__SUPPLIED TEXT__.

Sep 22, 2019

Jaipur: the IPA that changed British beer

By Adrian Tierney-Jones

I was in a pub in Sheffield several months back and it was my round. ‘Surprise us,’ came the cry from the rest of the table as I asked everyone what they wanted. So I went to the bar, had a look at the taps, which had a weird and wonderful variety of different craft beers, but settled for Thornbridge’s Jaipur, which everyone devoured with gusto. Sometimes the best things in life are easy.

Jaipur is a beer I have loved from the first time I tried it back in 2006, entranced by its vibrant and colourful tropical fruitiness on both the nose and palate, and it's dry, crisp biscuitiness before the bitter, dry and fruity finish. It has never let me down, whether dispensed from cask or a keg. This is a beer I have always liked to contemplate and study before drinking deeply of it and it is truly one of the most influential beers of the last 15 years. It is an icon and a friend, a craft beer standard and the beginning of a trend, that would spawn a whole host of IPAs, Double IPAs and — probably — Milkshake IPAs (though Jaipur has always had a bright and gleaming clarity about it).

Simon Webster is Thornbridge’s Chief Executive Officer and back in 2005, when the beer was first brewed, he recalls tasking the brewers (one of whom was a certain Martin Dickie, later to co-found an outfit called BrewDog) to come up with something different. 

‘At the time there wasn’t anything like Jaipur in the market (hard to believe I know with how commonplace IPA’s and DIPA’s seem now!), so we wanted to brew an IPA which packed a real punch in terms of both flavour and ABV.

__GIVEN INFORMATION__.
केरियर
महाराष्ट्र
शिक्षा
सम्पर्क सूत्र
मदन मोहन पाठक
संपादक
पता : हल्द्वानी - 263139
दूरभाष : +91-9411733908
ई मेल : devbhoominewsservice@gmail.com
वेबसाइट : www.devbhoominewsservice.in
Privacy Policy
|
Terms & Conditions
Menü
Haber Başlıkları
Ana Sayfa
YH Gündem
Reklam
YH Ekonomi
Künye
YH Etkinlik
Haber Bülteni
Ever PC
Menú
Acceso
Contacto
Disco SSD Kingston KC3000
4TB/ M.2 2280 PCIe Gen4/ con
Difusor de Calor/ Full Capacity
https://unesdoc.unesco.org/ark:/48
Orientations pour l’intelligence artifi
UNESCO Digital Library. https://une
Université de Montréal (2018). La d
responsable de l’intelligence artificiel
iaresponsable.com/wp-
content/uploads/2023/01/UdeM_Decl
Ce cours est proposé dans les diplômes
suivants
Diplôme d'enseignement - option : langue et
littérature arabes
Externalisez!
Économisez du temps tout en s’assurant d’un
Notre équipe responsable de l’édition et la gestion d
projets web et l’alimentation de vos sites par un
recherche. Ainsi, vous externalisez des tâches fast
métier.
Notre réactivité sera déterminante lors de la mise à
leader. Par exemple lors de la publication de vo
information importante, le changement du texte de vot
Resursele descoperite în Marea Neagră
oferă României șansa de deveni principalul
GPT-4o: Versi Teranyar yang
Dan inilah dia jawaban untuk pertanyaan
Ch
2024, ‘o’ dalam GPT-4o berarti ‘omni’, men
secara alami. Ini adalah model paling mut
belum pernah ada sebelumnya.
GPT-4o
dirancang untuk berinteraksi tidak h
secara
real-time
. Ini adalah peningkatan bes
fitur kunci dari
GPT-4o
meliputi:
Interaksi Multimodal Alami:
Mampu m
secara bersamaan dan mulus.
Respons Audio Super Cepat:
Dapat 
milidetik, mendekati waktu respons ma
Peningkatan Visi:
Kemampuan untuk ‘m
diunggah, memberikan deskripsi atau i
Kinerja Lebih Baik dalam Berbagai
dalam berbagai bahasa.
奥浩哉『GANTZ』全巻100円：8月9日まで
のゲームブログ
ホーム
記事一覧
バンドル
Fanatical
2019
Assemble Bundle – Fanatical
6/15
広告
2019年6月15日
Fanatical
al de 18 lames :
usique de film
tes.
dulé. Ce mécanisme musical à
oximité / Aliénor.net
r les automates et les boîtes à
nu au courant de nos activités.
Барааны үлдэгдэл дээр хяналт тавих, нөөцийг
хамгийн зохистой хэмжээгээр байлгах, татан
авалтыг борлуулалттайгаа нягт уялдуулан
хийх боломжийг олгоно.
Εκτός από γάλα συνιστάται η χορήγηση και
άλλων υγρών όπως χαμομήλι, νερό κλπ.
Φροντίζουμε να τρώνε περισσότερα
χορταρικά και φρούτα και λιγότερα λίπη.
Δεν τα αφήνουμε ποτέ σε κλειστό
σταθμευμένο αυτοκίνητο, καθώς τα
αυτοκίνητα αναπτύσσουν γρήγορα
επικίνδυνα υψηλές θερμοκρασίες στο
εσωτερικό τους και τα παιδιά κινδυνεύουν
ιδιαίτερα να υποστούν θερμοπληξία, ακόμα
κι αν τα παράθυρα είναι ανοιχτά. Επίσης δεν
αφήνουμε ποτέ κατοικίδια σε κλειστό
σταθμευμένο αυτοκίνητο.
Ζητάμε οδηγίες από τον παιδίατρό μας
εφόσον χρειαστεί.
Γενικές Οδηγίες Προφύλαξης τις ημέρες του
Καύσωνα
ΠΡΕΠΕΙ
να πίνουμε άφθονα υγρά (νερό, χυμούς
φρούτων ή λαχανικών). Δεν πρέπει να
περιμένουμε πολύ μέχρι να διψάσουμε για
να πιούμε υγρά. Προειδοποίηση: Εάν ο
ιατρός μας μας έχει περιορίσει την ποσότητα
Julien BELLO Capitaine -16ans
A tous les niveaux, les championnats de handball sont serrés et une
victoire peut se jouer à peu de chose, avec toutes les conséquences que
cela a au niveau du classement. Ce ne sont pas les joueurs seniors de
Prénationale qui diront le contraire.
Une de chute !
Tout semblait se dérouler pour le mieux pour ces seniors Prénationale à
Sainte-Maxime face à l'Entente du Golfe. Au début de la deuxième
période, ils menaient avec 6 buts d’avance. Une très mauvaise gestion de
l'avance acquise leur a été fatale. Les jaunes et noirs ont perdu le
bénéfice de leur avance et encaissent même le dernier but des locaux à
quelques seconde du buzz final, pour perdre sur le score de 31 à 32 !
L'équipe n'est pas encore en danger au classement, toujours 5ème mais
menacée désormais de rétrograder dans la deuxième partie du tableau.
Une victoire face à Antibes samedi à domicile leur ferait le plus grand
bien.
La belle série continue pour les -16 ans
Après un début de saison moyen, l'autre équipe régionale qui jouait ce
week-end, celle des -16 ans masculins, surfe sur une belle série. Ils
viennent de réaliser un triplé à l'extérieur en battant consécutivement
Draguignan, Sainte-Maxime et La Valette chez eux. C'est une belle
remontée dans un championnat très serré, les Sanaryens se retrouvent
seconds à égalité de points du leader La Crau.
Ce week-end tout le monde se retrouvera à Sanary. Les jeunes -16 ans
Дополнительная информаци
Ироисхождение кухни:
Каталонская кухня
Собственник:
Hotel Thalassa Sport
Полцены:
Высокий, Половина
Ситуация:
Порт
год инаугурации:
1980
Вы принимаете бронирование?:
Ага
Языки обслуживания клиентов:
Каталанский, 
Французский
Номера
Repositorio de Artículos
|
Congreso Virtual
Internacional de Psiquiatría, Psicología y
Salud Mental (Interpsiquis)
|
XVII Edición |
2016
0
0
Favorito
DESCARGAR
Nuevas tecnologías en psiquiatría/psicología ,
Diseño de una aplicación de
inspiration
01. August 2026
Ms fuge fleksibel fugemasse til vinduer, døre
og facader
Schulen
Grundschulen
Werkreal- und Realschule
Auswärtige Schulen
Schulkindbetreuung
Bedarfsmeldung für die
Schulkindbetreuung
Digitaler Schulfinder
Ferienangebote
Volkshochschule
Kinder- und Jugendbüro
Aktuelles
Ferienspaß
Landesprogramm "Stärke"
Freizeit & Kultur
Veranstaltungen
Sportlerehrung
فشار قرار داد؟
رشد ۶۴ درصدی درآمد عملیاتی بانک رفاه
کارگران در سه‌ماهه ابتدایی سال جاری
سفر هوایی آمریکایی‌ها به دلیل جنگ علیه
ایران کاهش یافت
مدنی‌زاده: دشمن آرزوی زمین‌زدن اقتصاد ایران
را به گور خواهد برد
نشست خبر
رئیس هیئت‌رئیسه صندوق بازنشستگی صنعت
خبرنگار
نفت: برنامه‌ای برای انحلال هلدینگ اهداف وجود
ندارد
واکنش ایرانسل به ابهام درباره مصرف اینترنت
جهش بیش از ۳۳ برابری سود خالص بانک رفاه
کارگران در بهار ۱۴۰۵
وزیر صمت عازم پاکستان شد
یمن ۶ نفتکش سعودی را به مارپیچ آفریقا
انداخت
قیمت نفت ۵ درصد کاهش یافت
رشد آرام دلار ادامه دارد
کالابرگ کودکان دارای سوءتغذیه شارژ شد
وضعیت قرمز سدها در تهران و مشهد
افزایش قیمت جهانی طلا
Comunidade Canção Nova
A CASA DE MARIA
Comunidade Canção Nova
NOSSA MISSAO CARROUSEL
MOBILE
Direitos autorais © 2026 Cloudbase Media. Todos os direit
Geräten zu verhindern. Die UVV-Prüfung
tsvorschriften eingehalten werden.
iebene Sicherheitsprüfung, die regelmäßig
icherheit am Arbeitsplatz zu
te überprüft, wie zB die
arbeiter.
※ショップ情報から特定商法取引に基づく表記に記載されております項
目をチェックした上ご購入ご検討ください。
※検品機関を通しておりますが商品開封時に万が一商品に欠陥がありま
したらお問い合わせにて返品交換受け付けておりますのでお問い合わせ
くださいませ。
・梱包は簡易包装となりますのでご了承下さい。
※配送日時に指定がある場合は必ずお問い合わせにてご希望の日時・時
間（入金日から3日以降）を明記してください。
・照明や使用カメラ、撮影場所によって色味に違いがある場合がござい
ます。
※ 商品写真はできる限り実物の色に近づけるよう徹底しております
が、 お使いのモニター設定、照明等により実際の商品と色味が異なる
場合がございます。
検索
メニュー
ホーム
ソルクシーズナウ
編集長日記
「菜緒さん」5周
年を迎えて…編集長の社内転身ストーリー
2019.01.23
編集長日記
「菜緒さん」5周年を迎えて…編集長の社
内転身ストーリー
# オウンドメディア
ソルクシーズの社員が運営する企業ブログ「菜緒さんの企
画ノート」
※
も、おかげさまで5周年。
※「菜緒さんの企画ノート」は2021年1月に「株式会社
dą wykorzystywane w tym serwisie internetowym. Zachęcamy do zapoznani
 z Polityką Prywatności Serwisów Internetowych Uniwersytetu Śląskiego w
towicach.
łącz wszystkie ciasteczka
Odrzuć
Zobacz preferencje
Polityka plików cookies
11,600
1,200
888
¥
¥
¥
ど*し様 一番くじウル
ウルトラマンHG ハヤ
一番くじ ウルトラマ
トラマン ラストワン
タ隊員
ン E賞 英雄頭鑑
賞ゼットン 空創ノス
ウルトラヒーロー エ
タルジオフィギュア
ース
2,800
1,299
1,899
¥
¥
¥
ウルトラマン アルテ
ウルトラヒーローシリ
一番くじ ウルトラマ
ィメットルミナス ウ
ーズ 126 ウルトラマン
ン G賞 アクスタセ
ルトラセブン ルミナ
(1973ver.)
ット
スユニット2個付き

__ASSIGNED TASK__. Please continue the article on Thornbridge's Jaipur IPA, starting right after its final sentence.

__RESPONSE AREA__.
‘At that time we had no brewing heritage so we wanted to create something to break the mould. We thought it was a great beer but when the awards started coming in I think it did take us by surprise, from the first gold medal for Beer of the Festival in Sheffield they kept on rolling in. It was when the phones started ringing off the hook with orders that we realised we’d done something pretty special.’

In some ways, this was an international beer. It looked to the US craft beer scene for its marvellously hoppy character, while the name comes from the Indian city with its famous pink walls (which is why the beer’s label is the same colour), where Thornbridge founders and owners Jim and Emma Harrison were married.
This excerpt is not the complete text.